All of these things are slightly surprising...

Also, I saw and experienced several small but heartening things.

    
 I saw these flowers growing by the said of the road on the property of what looks to be some kind of place that sells plants. They also had chickens and a rooster who was crowing...welcome sounds early in the morning.

Then there were the kind people I met. While most like to look thru me, thereby feeling that they don't have to step out of their comfort zone to talk to me, a few brave ones decided to help me out.

The sales lady in the cosmetics department who helped me find the cheapest toothpaste that apparently fulfills all 3 duties a toothpaste should. (Cleaning, whitening, and good breath??) She spoke no English, but didn't let that stop her from helping me. Also, the toothpaste sparkles. I cannot explain how ecstatic this makes me...!

The cashier at the Noodle Box who listened while I tried to order in Korean, and then used his broken English to confirm my order. It really makes me feel special when people try to talk to me, because I know how awkward it makes most of them feel.

And then there was the little girl, 2 years old maybe? Sitting bored in her cart at E-mart. When I walked by she looked me full in the face and said quietly, "An yeong ha seyo." I think I almost cried. So precious!

And finally, I found these little kid notebooks from Guardian with Air-Craft Carriers on the front. So I bought them, because they remind me of my man in the Navy. They also have quotes about Courage in them. And I've been realizing...courage only exists where there was once fear. So no matter that I was alone in Seoul - it just turned a little more of my fear into confidence and courage.



Saturday, September 7, 2013

I spied with my own eyes...

An incomplete list of what a careful observer might see on the Soonchunhyang Campus:


  • English (besides "Soonchunhyang University)
  • Trees growing thru a staircase
  • Gutters in the ground
  • An American washing her feet in a fountain
  • Benches that consist of a metal bar
  • A blond male
  • An American sitting on a gate that leads to an abandoned building
  • German
  • An open window high in an office tower
  • A tree growing at a 45* angle to the ground
  • An American walking barefoot up a stair "railing"
  • A neon clock at the top of what looks to be the oldest building on campus
  • Nobody
  • A plant you don't recognize
  • A bare-shouldered foreigner
  • Spiderwebs that look like they're made out of string (actually, you'd have to be a careful observer to NOT see those...)
  • A car slowing down for a pedestrian
  • A Korean girl strolling alone
  • An American absent-mindedly bouncing a ball 
  • Gravel
  • A hidden tennis ball...

Wednesday, September 4, 2013

Sensations

I have attained a heightened awareness of several of my senses since arriving here. Each one is constantly being presented with sensations that it has never encountered before which is undeniably disconcerting, but has revealed to me the depth of elasticity that my senses contain.

For instance.

Everywhere I go I hear unfamiliar sounds. Obviously, the language is the most noticeable: vowels that are somewhere in between our vowels, those used in German, and nothing I've ever heard before; consonants that sound like you took a break for air half way thru one sound and then said the second half with the first half of the next. (R-L, anyone?) But then there are more. Such as the elevator talking when you get to each floor. The sound of an engine not slowing down for you. And someone asking you in Korean, "What the **** are you doing?" Oh wait...how did I know that's what she said? Because now that I can't understand the words and the unfamiliar sounds, the tone, urgency, and pitch of the sounds all mean more than they ever have in the past. I hear less, but I hear more at the same time.

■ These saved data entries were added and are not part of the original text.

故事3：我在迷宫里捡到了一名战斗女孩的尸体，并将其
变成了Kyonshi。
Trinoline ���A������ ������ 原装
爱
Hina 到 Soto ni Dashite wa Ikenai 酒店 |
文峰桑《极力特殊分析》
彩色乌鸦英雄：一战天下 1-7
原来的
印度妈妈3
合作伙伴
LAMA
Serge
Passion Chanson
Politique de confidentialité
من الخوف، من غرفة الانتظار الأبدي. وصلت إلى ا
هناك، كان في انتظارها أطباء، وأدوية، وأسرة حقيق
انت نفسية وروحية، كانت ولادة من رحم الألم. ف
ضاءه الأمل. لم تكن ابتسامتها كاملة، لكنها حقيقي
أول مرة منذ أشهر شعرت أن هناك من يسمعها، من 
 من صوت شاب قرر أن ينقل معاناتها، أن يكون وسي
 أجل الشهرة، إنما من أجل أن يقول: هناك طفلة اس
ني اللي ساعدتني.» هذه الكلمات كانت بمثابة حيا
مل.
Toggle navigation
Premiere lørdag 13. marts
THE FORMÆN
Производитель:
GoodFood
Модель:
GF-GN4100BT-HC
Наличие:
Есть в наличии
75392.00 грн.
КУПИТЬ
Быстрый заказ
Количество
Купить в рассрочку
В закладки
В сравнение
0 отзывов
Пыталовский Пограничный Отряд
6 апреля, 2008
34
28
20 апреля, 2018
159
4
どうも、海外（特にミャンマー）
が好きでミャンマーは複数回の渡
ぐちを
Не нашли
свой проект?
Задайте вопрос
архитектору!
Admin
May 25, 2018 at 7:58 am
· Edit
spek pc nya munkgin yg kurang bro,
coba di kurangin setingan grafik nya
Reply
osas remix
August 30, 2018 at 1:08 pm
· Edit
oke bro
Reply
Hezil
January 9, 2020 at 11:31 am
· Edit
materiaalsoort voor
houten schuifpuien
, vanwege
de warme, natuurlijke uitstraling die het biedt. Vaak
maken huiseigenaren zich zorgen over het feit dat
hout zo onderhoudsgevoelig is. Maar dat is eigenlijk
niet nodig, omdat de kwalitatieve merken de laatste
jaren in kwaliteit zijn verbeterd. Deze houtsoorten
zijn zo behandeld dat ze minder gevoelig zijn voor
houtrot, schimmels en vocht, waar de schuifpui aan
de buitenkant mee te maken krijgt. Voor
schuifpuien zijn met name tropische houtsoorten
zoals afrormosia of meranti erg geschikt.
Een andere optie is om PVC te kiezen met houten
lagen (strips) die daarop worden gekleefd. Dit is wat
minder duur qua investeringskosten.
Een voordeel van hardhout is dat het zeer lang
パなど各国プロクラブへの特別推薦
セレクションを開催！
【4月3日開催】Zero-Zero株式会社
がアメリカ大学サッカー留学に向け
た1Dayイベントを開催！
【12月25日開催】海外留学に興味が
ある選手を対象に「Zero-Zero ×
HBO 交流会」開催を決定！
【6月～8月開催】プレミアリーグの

The scents are for the most part either very similar or very different. Cars smell like cars. People smell like people. Sewage smells like sewage. Food smells like food - tho I never quite know what to expect. The biggest surprise to this sense is the location I find those familiar scents.

Sights are similar in some ways. I see people, streets, food, cars, signs, clothes, stores, maps, water fountains, trash cans, decorations, cash registers, speedometers, eating utensils, souvenir shops, and even McDonalds. If I stop thinking for a minute I can convince myself that I'm back in America. But look closer... The people are all dark and small with dark hair. The streets are for the cars - they always have the right-of-way. The food is normally unrecognizable. (Don't fall into the trap of thinking it's not...) The cars are almost exclusively Hundais. The signs are in Korean. The clothes all look familiar, but the style is very unique. The stores are all little shops, normally convenience stores that sell everything. The maps are also in Korean. The water fountains are actually just water-bottle-filling stations. The trash cans are all color-coded. The decorations are not "Asian," they are normal. The cash registers read in the 1000's for a cheap meal. Speedometers are measured in kilometers per hour. (I an't explain the astonishment I felt for a split-second when my friend's Mom was driving at 100...Kph. Right.) Eating utensils, well, you can finish that one. Souvenir shops sell everything from hair bows to flags - Korean flags. And good ol' Mickey D's. Finally something I'll recognize, right? Wrong. I have no idea how to say "McDouble" in Korean, let alone to read it. And for the final blow to thinking that the sights predict deep similarities, McDonalds doesn't sell Parfaits here.

Big boo.

This brings me to the sense that normally feels like it's overloaded, numb, or reeling. Don't get me wrong, I like Korean food - much of it is healthy, tasty, creative, and down-right nommy. But imagine with me...you go to your favorite restaurant, you order something you've never ordered before, and it comes out looking like nothing you've ever seen before. So you take a sip of water to steady yourself, but it tastes oddly metallic. *shrug* It's still water, right? Finally you dig in and brave a bite. It's good. You chew, then swallow. Then go for another bite because you liked it. But wait...why did you like it - you can't for the life of you remember what it tasted or even felt like in your mouth. So you take another bite. It's good again. Then you swallow and once again you have no idea what you just ate.

If you've never experienced this before, it's probably almost impossible to understand. But suffice to say that much of the pleasure of eating is the anticipation. After 3 weeks here I am getting better at predicting and remembering hat my food will taste like. And even texture is becoming less of a surprise - tho still a huge factor. Two days after I arrived here, I was given a drink. It looked healthy so I took it. It tasted good too. I drank some and liked it so much that I wanted that taste more and more. But I couldn't bring myself to drink it. Why? Because there were jiggly chunks of something suspended in the somewhat thickened liquid. No matter how many times I told myself that I liked the taste and wanted more, I drank hardly any of it, and it was so strange to my mouth and stomach that it almost made me sick.

Food is, however, the only new texture.

I've realized that I have not only a powerful sense of touch, but one with an incredible memory. I can look at a surface, feel in my head what it will feel like, touch it, and only feel slight differences. Granite feels like granite. Wood feels like wood. Bathroom door latches feel like bathroom door latches. (Although you turn them left to close them here, and right to open. Think about it.) This has turned out to be an immense comfort. Not only do the things I feel feel like home, but because this sense experiences so little that it doesn't remember or can't predict, it holds onto the things that I used to feel at home, but can't feel here...

Sam's hair.
My own pillow and bedding.
The last hugs I got from my siblings.
My car keys.
A quarter.
Cooking utensils.
The way my floor feels under my feet.
Mashed potatoes.
My doorknob.

And the biggest comfort of all, Sam's hands.